Surely you know from your time in Qld that rare earths deposits are everywhere. The problem is the pollution in extracting them. US is developing less polluting ways to refine them. Leaving Peking polluted.
Who holds this debt? Alot of the worthless paper is in China. Added to their property and local debt, they are in Xi Pooh
Not true. Less than one trillion out of about 40 trillion is held by the Chinese. Most of the debt is held by American citizens and funds. The rest are held by Japan, Saudis and other Western sidekicks.
China’s debt to GDP is estimated at 85% (vrs USA or UK 100%) and that does not include all the debts of the local regions which the economist estimates pushes it up to 300%.
The USD reigns supreme (bad for the entire world including USA), but where is the alternative? Do the Big Men in Africa want to be paid in Yuan and buy a mansion in Peking?

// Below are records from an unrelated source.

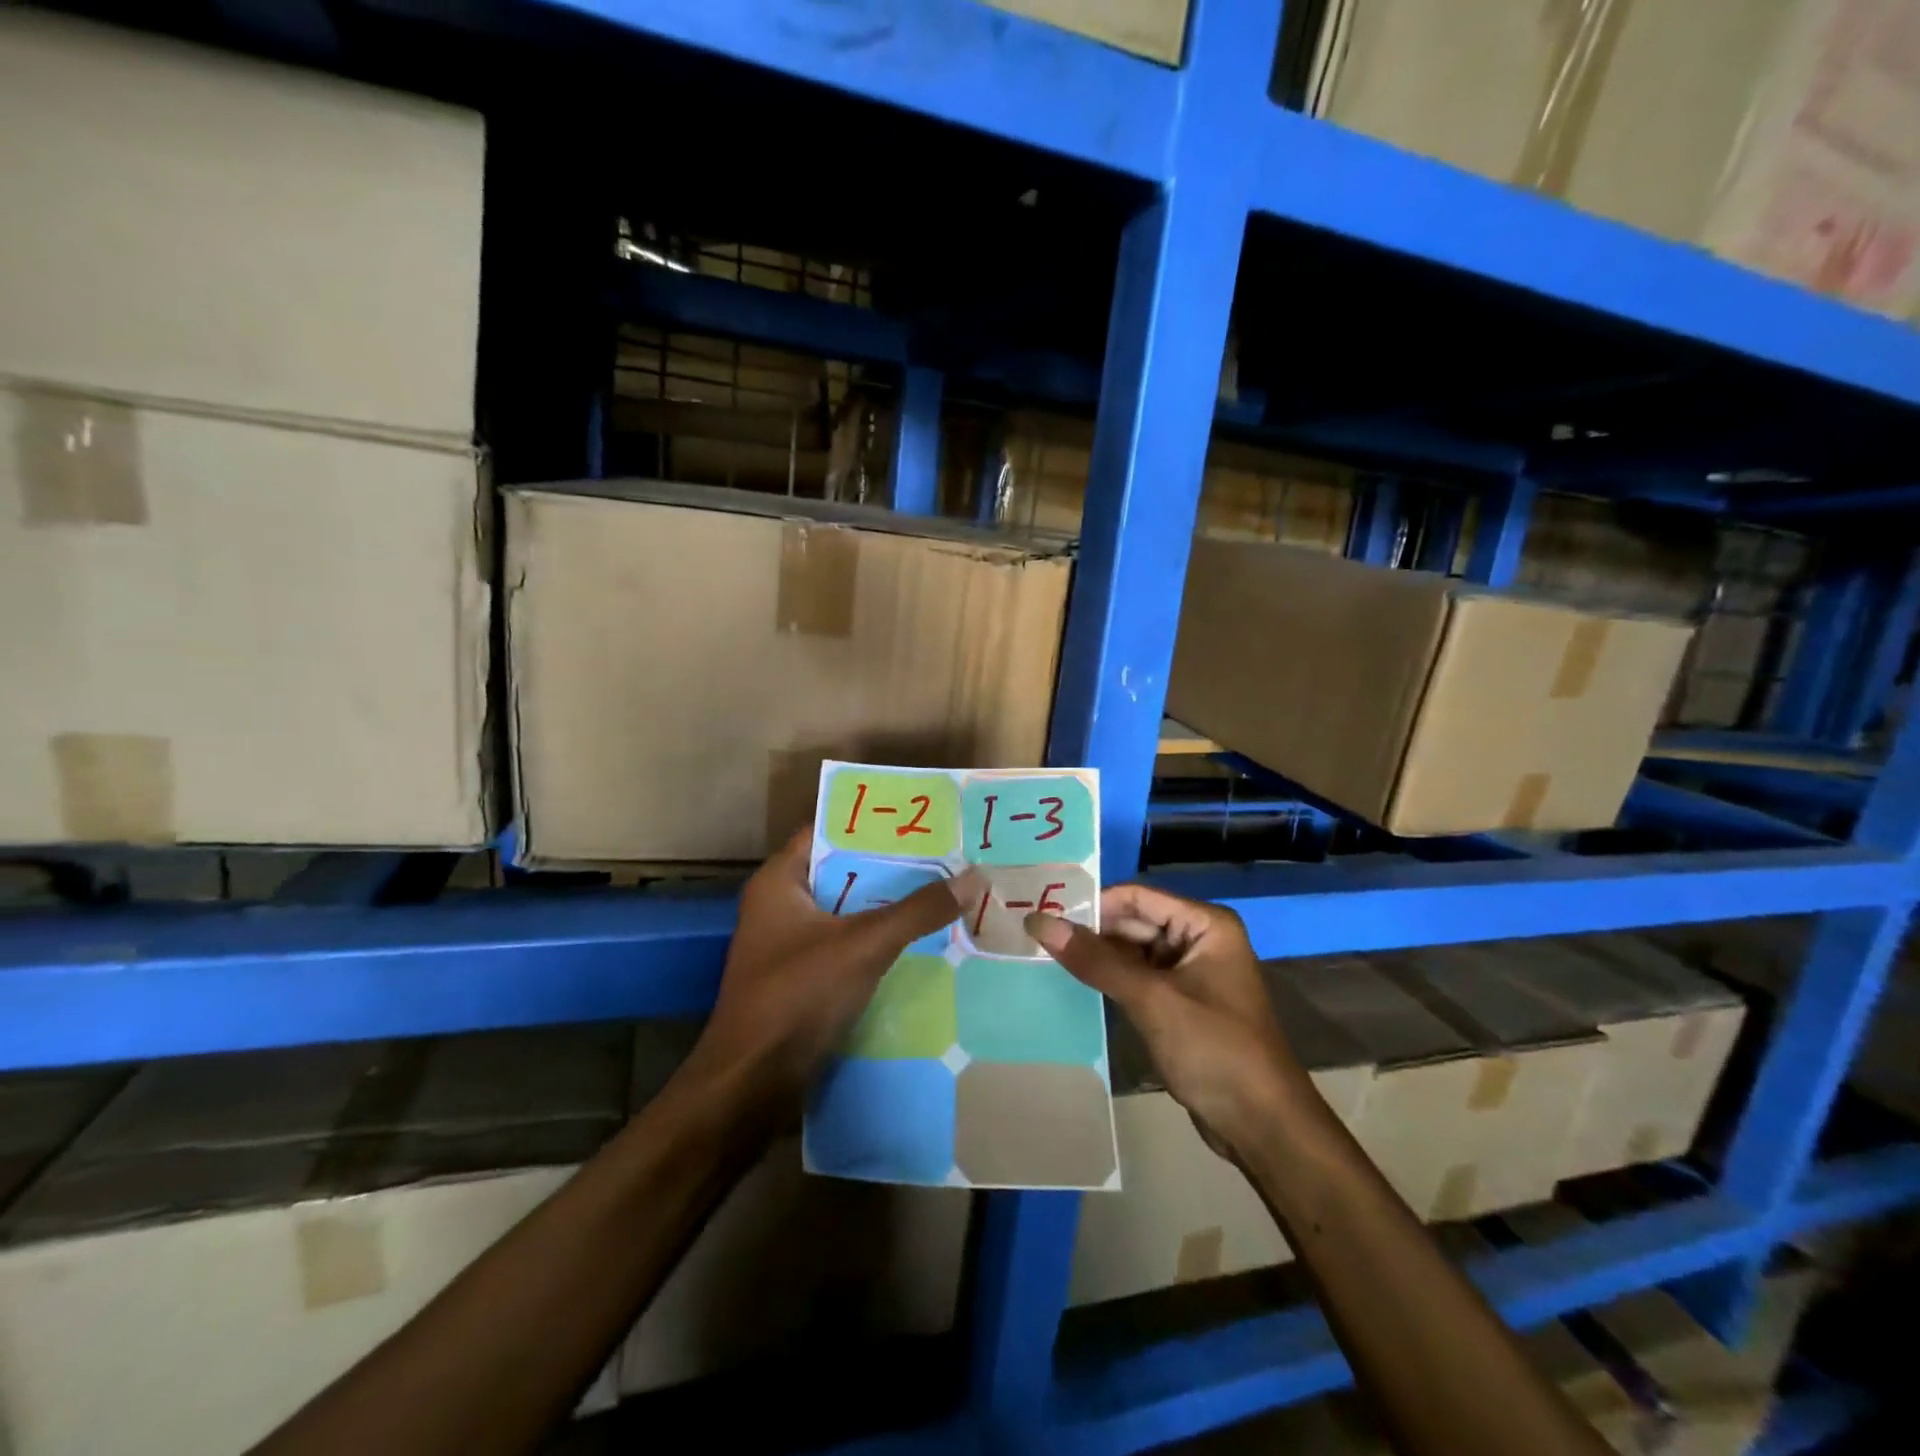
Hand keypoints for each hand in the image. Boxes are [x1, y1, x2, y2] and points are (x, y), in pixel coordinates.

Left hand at [676, 832, 977, 1131]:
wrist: (751, 1084)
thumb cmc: (798, 995)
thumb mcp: (864, 944)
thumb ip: (917, 910)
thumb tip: (973, 877)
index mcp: (779, 881)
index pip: (827, 831)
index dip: (872, 823)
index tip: (919, 820)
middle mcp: (779, 905)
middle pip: (842, 872)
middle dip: (890, 866)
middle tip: (944, 855)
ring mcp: (788, 945)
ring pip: (846, 911)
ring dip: (887, 906)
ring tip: (942, 891)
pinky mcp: (801, 979)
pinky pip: (846, 945)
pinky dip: (877, 940)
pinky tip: (920, 940)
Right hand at [1026, 885, 1306, 1161]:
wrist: (1264, 1127)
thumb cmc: (1215, 1050)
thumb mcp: (1153, 1000)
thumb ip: (1096, 960)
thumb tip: (1040, 922)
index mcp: (1205, 925)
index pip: (1137, 897)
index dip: (1093, 903)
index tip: (1045, 914)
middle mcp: (1199, 940)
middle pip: (1133, 922)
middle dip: (1091, 932)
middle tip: (1036, 937)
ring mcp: (1190, 974)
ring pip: (1132, 952)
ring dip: (1097, 957)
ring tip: (1044, 956)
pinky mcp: (1181, 1005)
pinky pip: (1138, 979)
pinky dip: (1110, 981)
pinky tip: (1074, 984)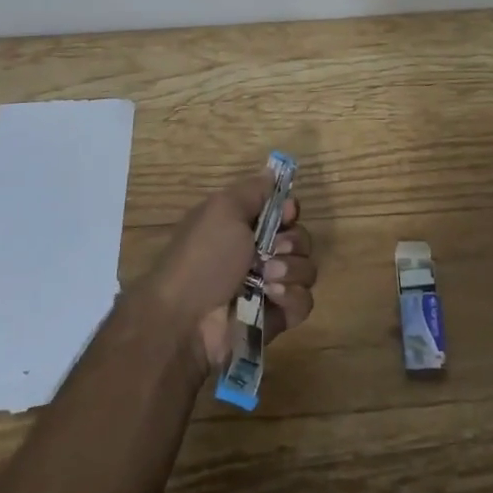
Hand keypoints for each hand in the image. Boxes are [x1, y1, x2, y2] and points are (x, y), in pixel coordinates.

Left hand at [138, 172, 316, 372]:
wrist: (186, 320)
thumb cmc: (203, 258)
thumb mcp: (223, 209)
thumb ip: (253, 190)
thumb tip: (272, 172)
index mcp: (242, 227)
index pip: (284, 212)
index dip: (290, 211)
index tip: (286, 214)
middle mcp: (258, 255)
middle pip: (300, 238)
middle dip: (292, 242)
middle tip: (272, 251)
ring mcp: (269, 287)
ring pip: (306, 269)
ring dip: (291, 270)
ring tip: (267, 279)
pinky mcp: (276, 318)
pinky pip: (304, 301)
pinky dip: (291, 298)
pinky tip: (272, 298)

Even the most optimistic experts project that several years are required to develop commercially viable refining of rare earths to partially supplant current supply.
I’m involved in resource extraction.
BTW did you also listen to ‘experts’ about covid and climate chaos?
😬😬 Mr. expert (roasted 🐓) rest 🌏 depends on 🇨🇳 for rare earths. Are you the one digging?
Coal?
Not for much longer…. Tiddly Wink REE are history.